Весь рассказ построен в каком-то церковном ладе, и в нем есть местами приторность. Получается она от обилия уменьшительно-ласкательных синонимов (ягодка, клюковка, брусничка, гвоздик, младенчик, мертвенькая благостынка и т. д.) и от встречающейся кое-где перестановки эпитета после определяемого («костры сияний северных», «в зыбинах мох белый», «рыхлой земле сырой» и т. д.). Лексика — как обычно у Леонова — богатая и смелая, много очень органических неологизмов. Ошибки рассказа — хорошие ошибки: они обусловлены трудностью заданий, поставленных себе автором, а тяготение к трудным задачам — хороший знак.
Задача, поставленная себе О. Форш, — гораздо легче: закрепить в живой сказовой форме кусок «революционного быта» — творящейся в наши дни церковной революции. Сказ проведен очень последовательно и умело (откуда только у Форш это неприятное, одесское «выявить», «выявлять»?), и всё же это — только плоский мир быта и только сказовая, уже канонизованная, форма. От автора ждешь хороших ошибок в трудном: они ценнее легких достижений.
Руковишниковский опыт стихотворного сказа — очень любопытен. Ритмическое строение народного эпоса (у Руковишникова — попытка реставрировать именно эту форму) и ритмическое строение художественной прозы — по сути аналогичные — до сих пор остаются не вскрытыми. Неудачна была попытка Белого подойти к этому вопросу с метрическим стандартом: в сущности, с тем же стандартом подходит в своем запутанном и бескостном предисловии Малишевский.
Все остальные стихи в «Круге» — по старинке, вплоть до того, что в стихах Наседкина кто-то «радостный, безликий смеется тихо у воды». Новое только у Есенина: он, кажется, впервые пробует себя в патетической форме оды — и увы: до чего это оказывается близко к сусальности прочих бесчисленных од. Быть может, отчасти тут и вина редакции, украсившей стихи Есенина длинным ожерельем многоточий.

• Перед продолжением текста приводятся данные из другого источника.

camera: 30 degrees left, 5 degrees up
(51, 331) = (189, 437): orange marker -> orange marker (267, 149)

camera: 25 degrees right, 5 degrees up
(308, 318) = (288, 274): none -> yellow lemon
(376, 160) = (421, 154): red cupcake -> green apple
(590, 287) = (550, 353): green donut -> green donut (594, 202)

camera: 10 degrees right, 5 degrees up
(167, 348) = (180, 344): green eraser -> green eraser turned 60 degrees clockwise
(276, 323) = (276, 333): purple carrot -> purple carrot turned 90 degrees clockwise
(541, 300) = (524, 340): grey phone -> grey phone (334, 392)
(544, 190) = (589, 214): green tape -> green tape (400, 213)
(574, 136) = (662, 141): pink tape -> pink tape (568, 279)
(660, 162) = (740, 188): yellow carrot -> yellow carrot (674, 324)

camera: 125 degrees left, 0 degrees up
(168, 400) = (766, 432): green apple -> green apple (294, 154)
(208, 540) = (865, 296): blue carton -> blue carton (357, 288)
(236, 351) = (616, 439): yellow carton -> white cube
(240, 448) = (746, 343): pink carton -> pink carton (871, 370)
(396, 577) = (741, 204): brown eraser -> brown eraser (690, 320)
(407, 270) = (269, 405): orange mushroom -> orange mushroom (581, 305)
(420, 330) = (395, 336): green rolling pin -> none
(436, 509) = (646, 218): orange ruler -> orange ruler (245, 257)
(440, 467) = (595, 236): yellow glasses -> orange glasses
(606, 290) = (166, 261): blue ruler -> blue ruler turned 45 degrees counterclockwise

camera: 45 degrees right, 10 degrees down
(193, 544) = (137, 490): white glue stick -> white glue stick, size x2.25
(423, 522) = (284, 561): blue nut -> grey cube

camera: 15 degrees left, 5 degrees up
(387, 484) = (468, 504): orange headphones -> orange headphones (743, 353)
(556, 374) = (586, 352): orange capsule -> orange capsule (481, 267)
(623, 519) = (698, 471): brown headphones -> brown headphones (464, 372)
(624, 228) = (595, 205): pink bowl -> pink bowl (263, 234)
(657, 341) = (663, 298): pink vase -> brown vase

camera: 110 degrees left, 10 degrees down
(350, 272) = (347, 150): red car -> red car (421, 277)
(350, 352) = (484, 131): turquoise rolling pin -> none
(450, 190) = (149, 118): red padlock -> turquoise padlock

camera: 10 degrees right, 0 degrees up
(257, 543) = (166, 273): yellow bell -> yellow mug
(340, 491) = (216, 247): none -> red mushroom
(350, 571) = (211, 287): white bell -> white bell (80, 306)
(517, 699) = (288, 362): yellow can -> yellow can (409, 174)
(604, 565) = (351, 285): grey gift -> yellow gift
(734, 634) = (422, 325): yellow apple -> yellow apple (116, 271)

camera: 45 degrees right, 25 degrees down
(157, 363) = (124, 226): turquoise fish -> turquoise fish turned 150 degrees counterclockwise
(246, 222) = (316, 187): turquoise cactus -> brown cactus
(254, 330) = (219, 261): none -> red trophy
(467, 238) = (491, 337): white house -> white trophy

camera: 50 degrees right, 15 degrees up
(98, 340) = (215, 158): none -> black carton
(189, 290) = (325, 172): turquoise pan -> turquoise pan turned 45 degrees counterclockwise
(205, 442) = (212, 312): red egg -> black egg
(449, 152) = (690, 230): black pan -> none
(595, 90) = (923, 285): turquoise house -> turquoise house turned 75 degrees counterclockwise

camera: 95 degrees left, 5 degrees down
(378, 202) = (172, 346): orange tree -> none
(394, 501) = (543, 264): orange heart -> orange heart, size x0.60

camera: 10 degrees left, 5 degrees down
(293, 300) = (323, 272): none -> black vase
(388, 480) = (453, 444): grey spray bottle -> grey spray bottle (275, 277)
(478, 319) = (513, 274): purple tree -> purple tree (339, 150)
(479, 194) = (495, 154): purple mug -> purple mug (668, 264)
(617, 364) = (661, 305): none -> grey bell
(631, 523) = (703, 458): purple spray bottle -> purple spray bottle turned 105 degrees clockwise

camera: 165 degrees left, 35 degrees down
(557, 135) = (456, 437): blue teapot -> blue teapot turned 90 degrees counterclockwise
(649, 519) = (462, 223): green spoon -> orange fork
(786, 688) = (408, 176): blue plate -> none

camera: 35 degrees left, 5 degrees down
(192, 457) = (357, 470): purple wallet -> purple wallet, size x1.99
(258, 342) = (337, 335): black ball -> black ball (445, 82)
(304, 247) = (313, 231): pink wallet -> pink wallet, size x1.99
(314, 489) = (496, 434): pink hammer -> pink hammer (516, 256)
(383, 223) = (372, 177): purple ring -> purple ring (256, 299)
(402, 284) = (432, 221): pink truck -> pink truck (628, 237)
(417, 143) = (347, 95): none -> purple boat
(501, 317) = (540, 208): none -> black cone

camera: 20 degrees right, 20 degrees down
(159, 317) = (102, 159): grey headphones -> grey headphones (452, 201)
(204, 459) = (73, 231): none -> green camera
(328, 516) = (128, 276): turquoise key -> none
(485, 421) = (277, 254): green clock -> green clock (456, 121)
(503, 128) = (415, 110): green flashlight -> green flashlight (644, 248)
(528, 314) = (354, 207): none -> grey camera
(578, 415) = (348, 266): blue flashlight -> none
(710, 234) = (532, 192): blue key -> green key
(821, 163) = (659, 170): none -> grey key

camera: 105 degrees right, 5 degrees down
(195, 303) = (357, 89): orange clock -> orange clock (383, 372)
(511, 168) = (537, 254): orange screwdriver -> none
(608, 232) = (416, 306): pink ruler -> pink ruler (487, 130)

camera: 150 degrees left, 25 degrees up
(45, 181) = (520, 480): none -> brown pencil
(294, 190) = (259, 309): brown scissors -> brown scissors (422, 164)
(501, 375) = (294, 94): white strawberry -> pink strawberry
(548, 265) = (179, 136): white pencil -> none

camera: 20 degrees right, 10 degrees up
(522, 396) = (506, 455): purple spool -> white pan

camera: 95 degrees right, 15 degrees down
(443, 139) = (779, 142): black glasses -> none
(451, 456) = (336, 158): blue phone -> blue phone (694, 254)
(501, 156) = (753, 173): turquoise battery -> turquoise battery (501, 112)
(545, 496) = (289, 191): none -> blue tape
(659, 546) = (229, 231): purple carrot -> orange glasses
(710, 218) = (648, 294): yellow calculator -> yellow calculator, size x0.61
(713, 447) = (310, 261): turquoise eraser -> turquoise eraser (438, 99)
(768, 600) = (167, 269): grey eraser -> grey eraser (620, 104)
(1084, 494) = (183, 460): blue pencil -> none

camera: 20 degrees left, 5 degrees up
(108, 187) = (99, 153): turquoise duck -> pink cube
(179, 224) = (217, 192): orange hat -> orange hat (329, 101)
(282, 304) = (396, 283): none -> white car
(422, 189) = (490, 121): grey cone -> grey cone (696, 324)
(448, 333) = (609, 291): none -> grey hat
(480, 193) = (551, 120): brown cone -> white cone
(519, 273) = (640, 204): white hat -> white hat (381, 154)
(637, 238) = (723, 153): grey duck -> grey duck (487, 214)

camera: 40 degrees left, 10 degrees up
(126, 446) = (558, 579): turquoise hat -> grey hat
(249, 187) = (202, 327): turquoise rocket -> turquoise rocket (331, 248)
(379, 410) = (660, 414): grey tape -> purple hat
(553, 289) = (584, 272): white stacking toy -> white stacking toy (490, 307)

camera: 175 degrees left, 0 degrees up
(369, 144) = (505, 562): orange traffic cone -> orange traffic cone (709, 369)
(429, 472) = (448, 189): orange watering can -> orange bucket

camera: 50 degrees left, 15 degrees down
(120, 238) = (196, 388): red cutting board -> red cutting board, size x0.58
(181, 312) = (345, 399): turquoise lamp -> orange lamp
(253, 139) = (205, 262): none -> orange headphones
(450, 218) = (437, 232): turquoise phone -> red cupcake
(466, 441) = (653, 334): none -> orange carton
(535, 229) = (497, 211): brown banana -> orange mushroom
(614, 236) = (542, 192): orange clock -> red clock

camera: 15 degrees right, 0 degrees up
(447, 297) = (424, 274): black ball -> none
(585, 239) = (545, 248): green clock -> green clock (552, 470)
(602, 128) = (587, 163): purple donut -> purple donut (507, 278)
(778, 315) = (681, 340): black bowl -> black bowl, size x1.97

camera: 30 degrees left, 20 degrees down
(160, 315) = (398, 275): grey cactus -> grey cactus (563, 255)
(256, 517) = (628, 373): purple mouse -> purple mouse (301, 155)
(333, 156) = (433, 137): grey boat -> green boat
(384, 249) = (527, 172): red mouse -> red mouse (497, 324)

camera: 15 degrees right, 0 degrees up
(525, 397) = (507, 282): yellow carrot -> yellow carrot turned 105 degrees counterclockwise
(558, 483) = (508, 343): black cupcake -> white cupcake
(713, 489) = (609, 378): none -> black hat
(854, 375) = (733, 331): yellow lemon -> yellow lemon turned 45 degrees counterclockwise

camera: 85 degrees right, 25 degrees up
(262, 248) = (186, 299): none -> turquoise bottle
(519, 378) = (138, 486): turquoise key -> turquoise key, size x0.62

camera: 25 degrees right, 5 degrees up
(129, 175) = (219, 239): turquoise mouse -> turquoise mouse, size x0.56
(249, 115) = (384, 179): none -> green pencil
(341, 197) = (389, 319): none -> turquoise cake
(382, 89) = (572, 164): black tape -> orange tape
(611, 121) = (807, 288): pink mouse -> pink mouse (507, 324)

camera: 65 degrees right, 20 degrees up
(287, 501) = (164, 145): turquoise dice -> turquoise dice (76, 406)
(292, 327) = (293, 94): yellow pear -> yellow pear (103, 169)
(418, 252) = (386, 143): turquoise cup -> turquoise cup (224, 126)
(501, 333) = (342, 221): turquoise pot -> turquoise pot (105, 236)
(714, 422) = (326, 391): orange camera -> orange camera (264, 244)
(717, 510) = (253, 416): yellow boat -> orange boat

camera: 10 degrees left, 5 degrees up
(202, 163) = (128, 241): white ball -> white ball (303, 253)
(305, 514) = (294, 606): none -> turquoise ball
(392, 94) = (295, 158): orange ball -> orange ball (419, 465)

Рядом с солидными «Нашими днями» и сытыми «Недрами», рядом с пузатым «Кругом» — тощенький незнакомец со странным именем «Рол» — конфузливо садится на краешек стула, люди в сюртуках и галифе — его не замечают, между тем поговорить с этим незнакомцем — и о нем — стоит.
Не о стихах: в стихах здесь та же золотая, разной пробы, середина. Но из четырех прозаиков двое, — Лидин и Иван Новиков — выше чем многое в солидных их соседях.